É verdade, senhor jurado. Exatamente como meu advogado disse.
Com a idade, e muitas horas de estudo, sempre sentado, fui desenvolvendo
esse pequeno problema de saúde. Nada grave, mas bastante incômodo.
Muito comum em profissões sedentárias.
A essa altura, aliás, eu estava mais confinado do que nunca à
minha biblioteca e aos meus estudos. Aceitei outros orientandos. Escrevi
um livro. Trabalhava mais do que quando estava na ativa. Tudo para ficar
longe de Maria Lídia, que me inspirava verdadeiro horror. Só
de ouvir aquela risada dela - tinha uma risada metálica, estridente,
rá, rá! - sentia arrepios.
Fui ficando cercado, confinado àquele pequeno espaço da
minha casa. Maria Lídia ocupava todos os demais cômodos.
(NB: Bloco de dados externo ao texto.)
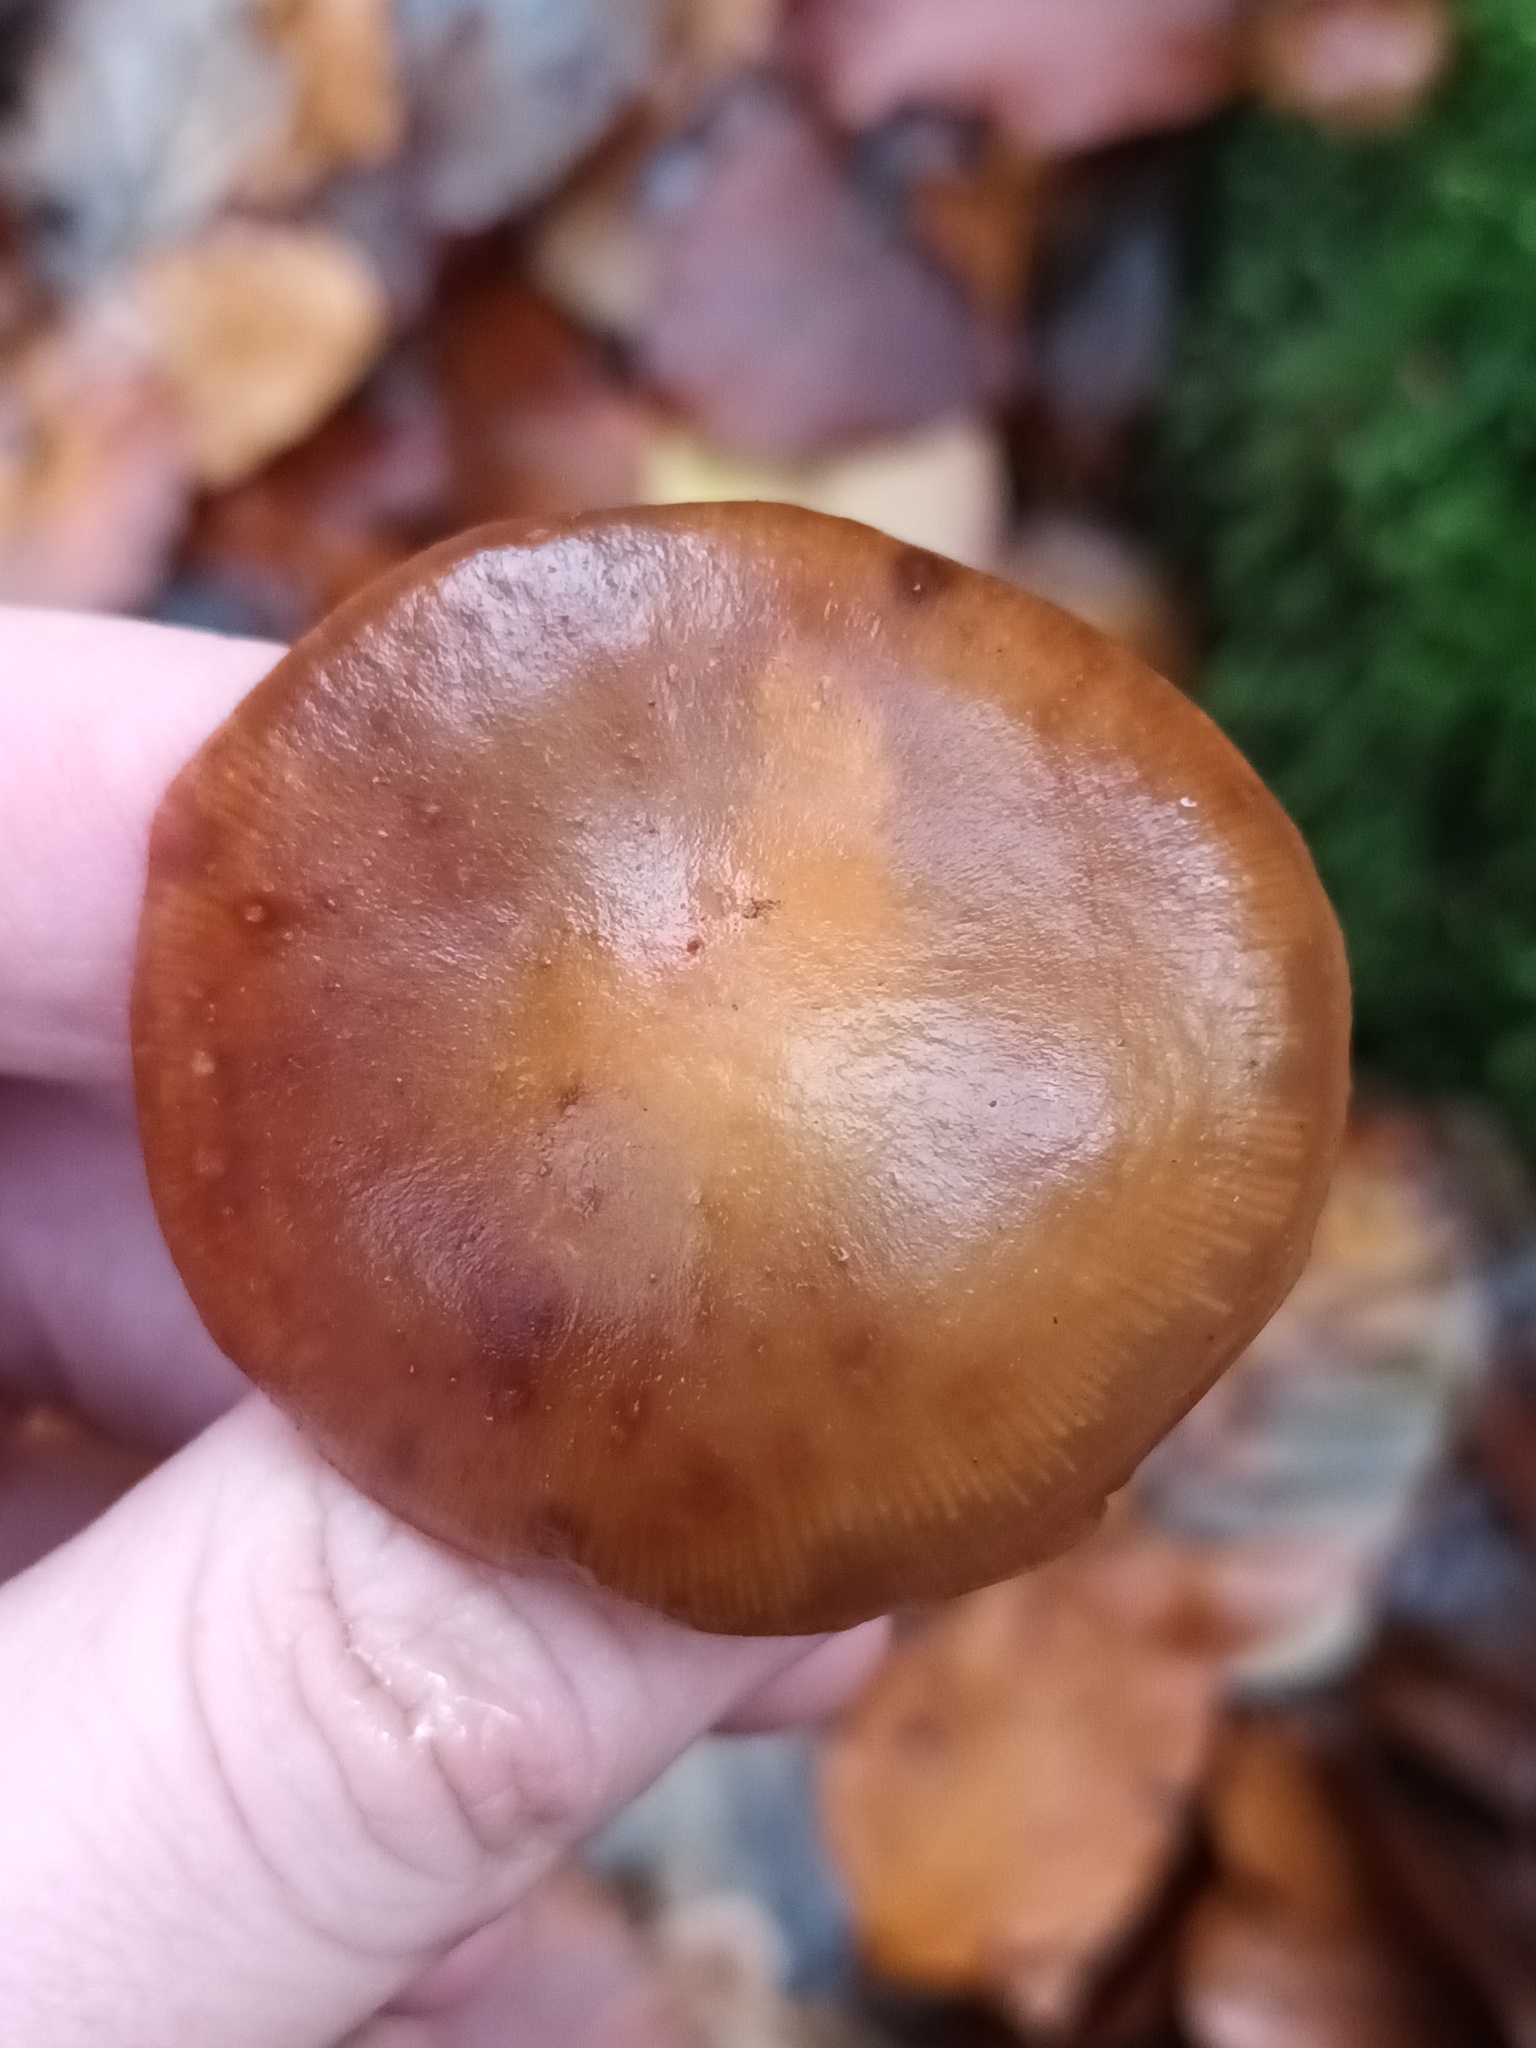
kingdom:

Assistia TV até altas horas. Sempre os piores programas, de novela
mexicana a Raul Gil. Ria tão alto com essas bobagens que perturbava
meu sono. Por isso adquiri o hábito de só ir dormir depois
que ela se recolhia, bem tarde. Saía da biblioteca e ia para a
cama bem devagarzinho, pé ante pé, para não fazer
barulho.
Também comecei a sentir uma certa animosidade dela em relação
a Renata - as mulheres são muito sensíveis com essas coisas.
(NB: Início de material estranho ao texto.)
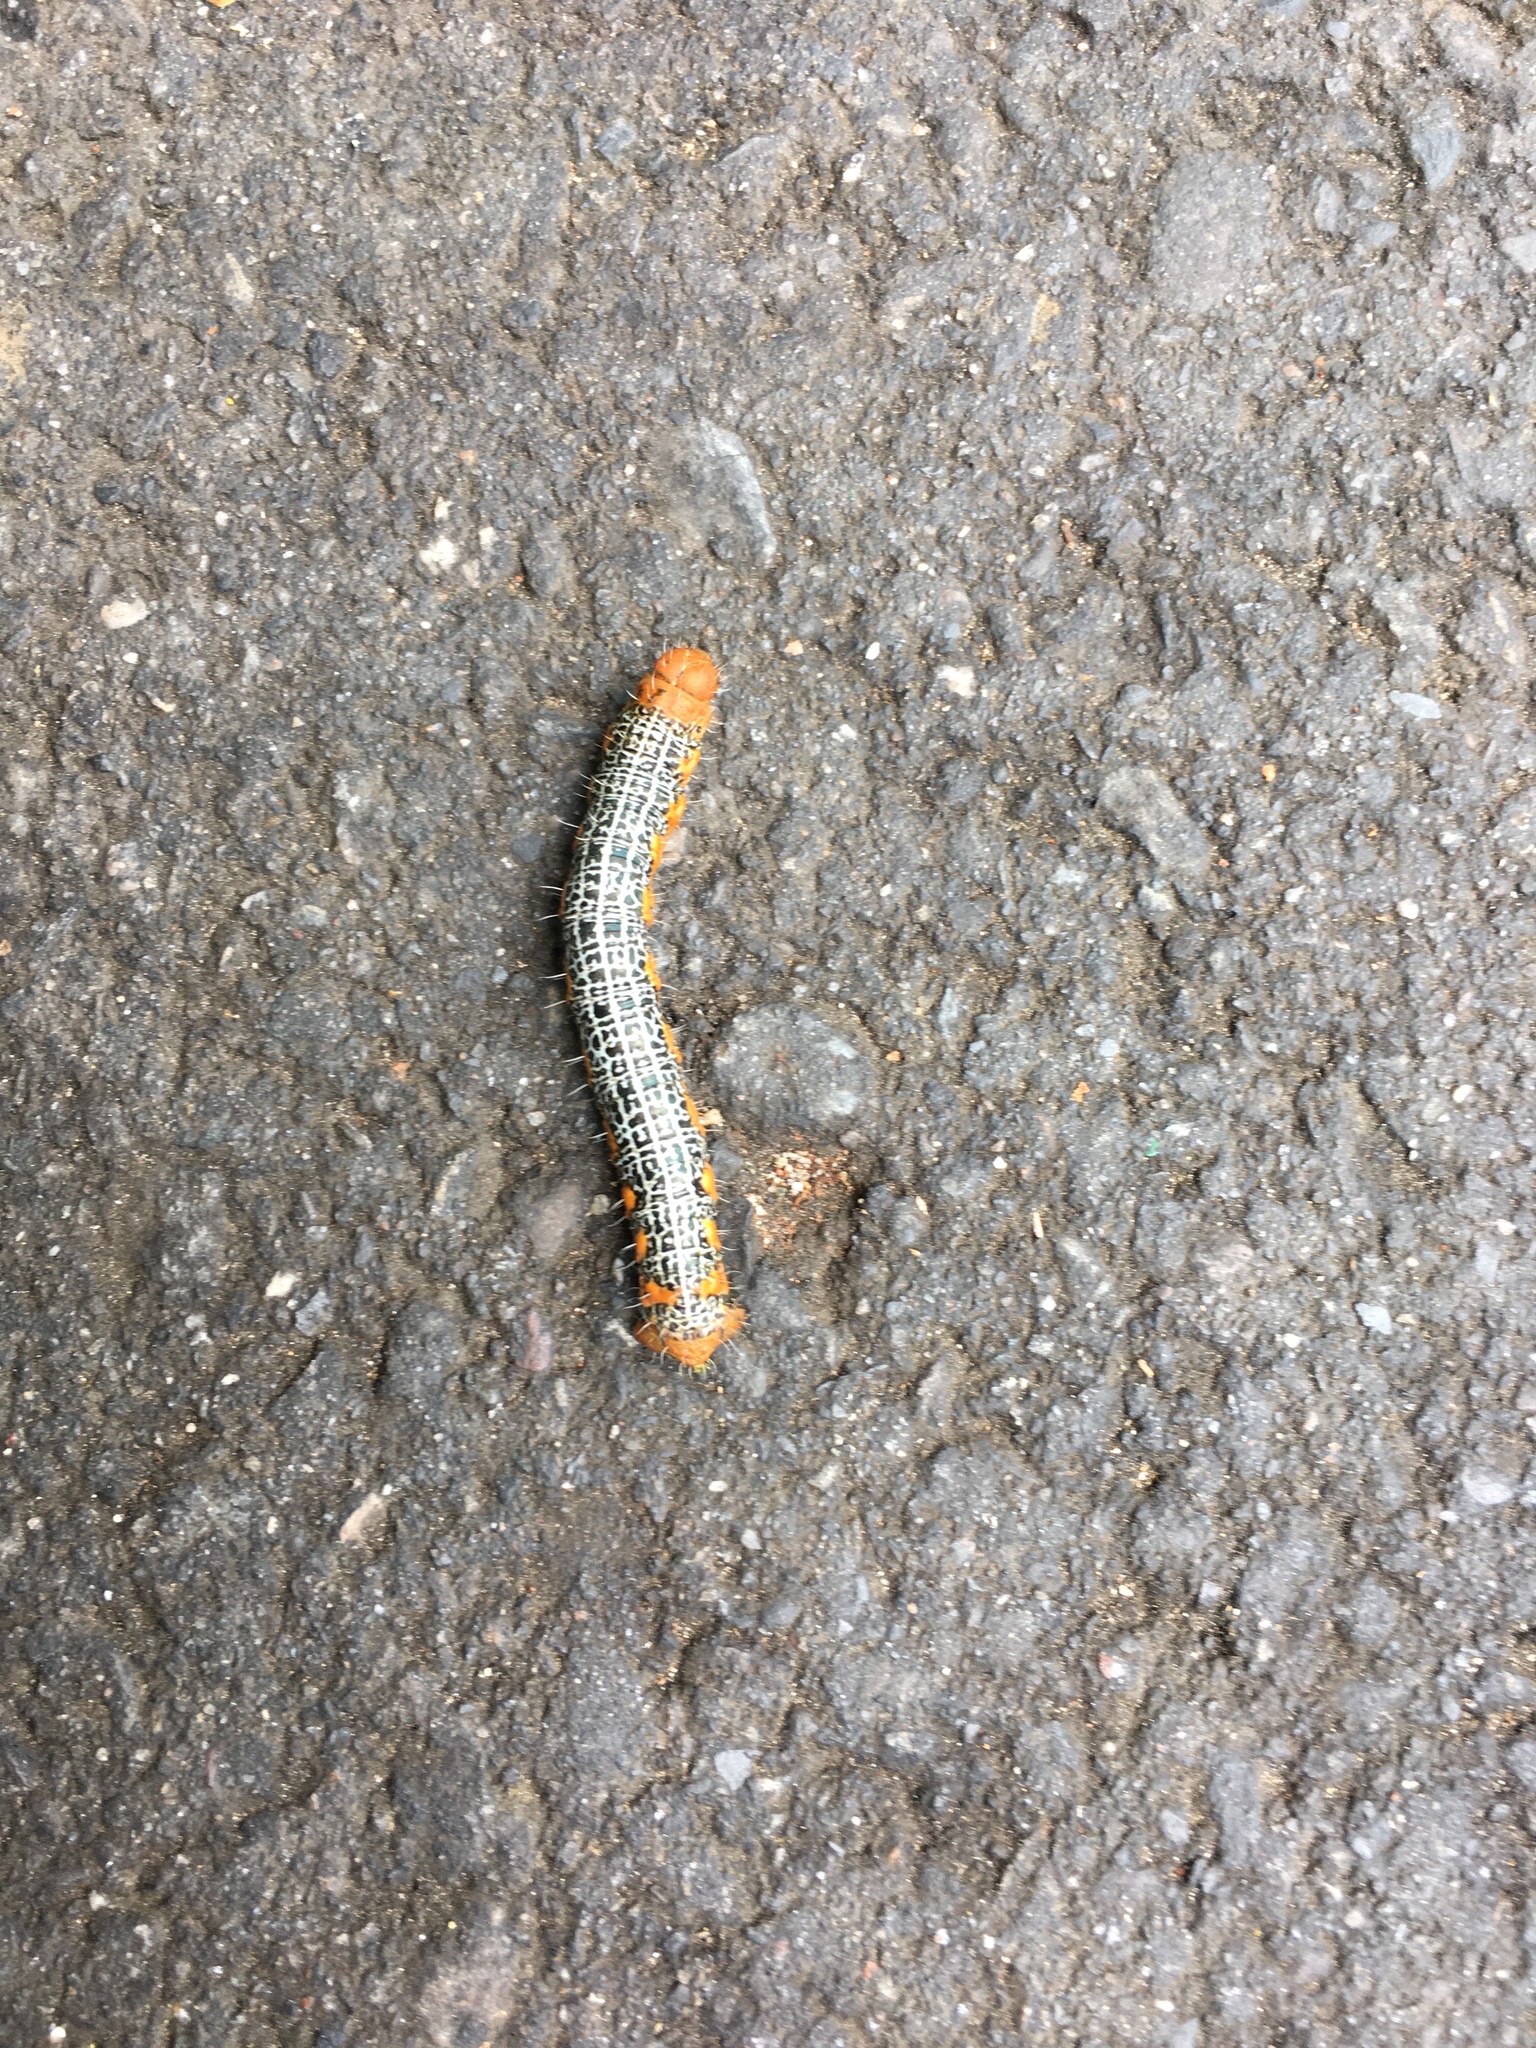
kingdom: Animalia
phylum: Arthropoda
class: Insecta
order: Lepidoptera
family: Geometridae
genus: Milionia
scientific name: Milionia basalis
Uma vez Maria Lídia derramou café em cima da coitada. Só
se referia a ela - pelas costas, claro - como sirigaita, lambisgóia
ou coisas piores, que não tenho coragem de repetir na frente deste
seleto corpo de jurados.
Acabei me arranjando para só falar com minha orientanda pelo telefone,
e encontrá-la apenas nas dependências da faculdade. Assim
não irritava Maria Lídia.
Mas todas essas precauções foram inúteis, e hoje
em dia estou aqui, sendo julgado pelo assassinato de minha esposa. É
um pesadelo, mal posso acreditar. Agi movido por uma emoção
que me cegou. Todos que me conhecem poderão testemunhar que nunca,
em toda minha vida, me envolvi num só episódio violento.
O que aconteceu foi uma fatalidade.
Na manhã do crime, fui ao médico para tratar daquele meu
problema de saúde. Enquanto isso, Maria Lídia estava na
aula de hidroginástica. Infelizmente me atrasei no trânsito
e cheguei depois dela.
Entrei na cozinha e lá estava minha mulher. Tinha acabado de enrolar
a massa do pastel e atendia ao telefone. Pelo tom de voz, entendi imediatamente
que falava com Renata:
- Não, meu bem. Ele não está, viu? Não sei
quando volta. Hoje tinha hora no proctologista pra examinar as hemorróida.
Do jeito que a coisa tá, vai demorar bastante. Rá, rá!
Meritíssimo juiz, senhores jurados. Não tenho mais nada
a dizer. Com a palavra, o senhor promotor.